• [Exercise brief]: Go to the line containing "(385) 265-1593" in the records below. Repeat it and the lines after it exactly, all the way to the end.

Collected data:
>>>

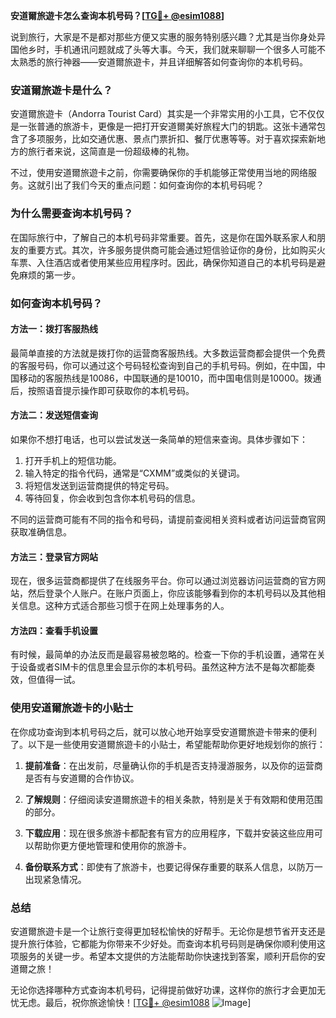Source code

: **安道爾旅遊卡怎么查询本机号码？[[TG💪+ @esim1088](https://t.me/s/esim1088)]**

说到旅行，大家是不是都对那些方便又实惠的服务特别感兴趣？尤其是当你身处异国他乡时，手机通讯问题就成了头等大事。今天，我们就来聊聊一个很多人可能不太熟悉的旅行神器——安道爾旅遊卡，并且详细解答如何查询你的本机号码。

### 安道爾旅遊卡是什么？

安道爾旅遊卡（Andorra Tourist Card）其实是一个非常实用的小工具，它不仅仅是一张普通的旅游卡，更像是一把打开安道爾美好旅程大门的钥匙。这张卡通常包含了多项服务，比如交通优惠、景点门票折扣、餐厅优惠等等。对于喜欢探索新地方的旅行者来说，这简直是一份超级棒的礼物。

不过，使用安道爾旅遊卡之前，你需要确保你的手机能够正常使用当地的网络服务。这就引出了我们今天的重点问题：如何查询你的本机号码呢？

### 为什么需要查询本机号码？

在国际旅行中，了解自己的本机号码非常重要。首先，这是你在国外联系家人和朋友的重要方式。其次，许多服务提供商可能会通过短信验证你的身份，比如购买火车票、入住酒店或者使用某些应用程序时。因此，确保你知道自己的本机号码是避免麻烦的第一步。

### 如何查询本机号码？

#### 方法一：拨打客服热线

最简单直接的方法就是拨打你的运营商客服热线。大多数运营商都会提供一个免费的客服号码，你可以通过这个号码轻松查询到自己的手机号码。例如，在中国，中国移动的客服热线是10086，中国联通的是10010，而中国电信则是10000。拨通后，按照语音提示操作即可获取你的本机号码。

#### 方法二：发送短信查询

如果你不想打电话，也可以尝试发送一条简单的短信来查询。具体步骤如下：

1. 打开手机上的短信功能。
2. 输入特定的指令代码，通常是“CXMM”或类似的关键词。
3. 将短信发送到运营商提供的特定号码。
4. 等待回复，你会收到包含你本机号码的信息。

不同的运营商可能有不同的指令和号码，请提前查阅相关资料或者访问运营商官网获取准确信息。

#### 方法三：登录官方网站

现在，很多运营商都提供了在线服务平台。你可以通过浏览器访问运营商的官方网站，然后登录个人账户。在账户页面上，你应该能够看到你的本机号码以及其他相关信息。这种方式适合那些习惯于在网上处理事务的人。

#### 方法四：查看手机设置

有时候，最简单的办法反而是最容易被忽略的。检查一下你的手机设置，通常在关于设备或者SIM卡的信息里会显示你的本机号码。虽然这种方法不是每次都能奏效，但值得一试。

### 使用安道爾旅遊卡的小贴士

在你成功查询到本机号码之后，就可以放心地开始享受安道爾旅遊卡带来的便利了。以下是一些使用安道爾旅遊卡的小贴士，希望能帮助你更好地规划你的旅行：

1. **提前准备**：在出发前，尽量确认你的手机是否支持漫游服务，以及你的运营商是否有与安道爾的合作协议。
   
2. **了解规则**：仔细阅读安道爾旅遊卡的相关条款，特别是关于有效期和使用范围的部分。

3. **下载应用**：现在很多旅游卡都配套有官方的应用程序，下载并安装这些应用可以帮助你更方便地管理和使用你的旅游卡。

4. **备份联系方式**：即使有了旅游卡，也要记得保存重要的联系人信息，以防万一出现紧急情况。

### 总结

安道爾旅遊卡是一个让旅行变得更加轻松愉快的好帮手。无论你是想节省开支还是提升旅行体验，它都能为你带来不少好处。而查询本机号码则是确保你顺利使用这项服务的关键一步。希望本文提供的方法能帮助你快速找到答案，顺利开启你的安道爾之旅！

无论你选择哪种方式查询本机号码，记得提前做好功课，这样你的旅行才会更加无忧无虑。最后，祝你旅途愉快！[[TG💪+ @esim1088](https://t.me/s/esim1088) ![Image](https://i.postimg.cc/4NQfJmqS/Snipaste-2025-05-13-00-14-12.png)]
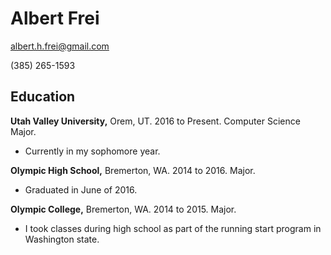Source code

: # Albert Frei
albert.h.frei@gmail.com

(385) 265-1593

## Education
**Utah Valley University,**  Orem, UT. 2016 to Present. Computer Science Major.
* Currently in my sophomore year.

**Olympic High School,** Bremerton, WA. 2014 to 2016. Major.
* Graduated in June of 2016.




**Olympic College,** Bremerton, WA. 2014 to 2015. Major.
* I took classes during high school as part of the running start program in Washington state.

<<<

• [Exercise answer]:
(385) 265-1593

## Education
**Utah Valley University,**  Orem, UT. 2016 to Present. Computer Science Major.
* Currently in my sophomore year.

**Olympic High School,** Bremerton, WA. 2014 to 2016. Major.
* Graduated in June of 2016.




**Olympic College,** Bremerton, WA. 2014 to 2015. Major.
* I took classes during high school as part of the running start program in Washington state.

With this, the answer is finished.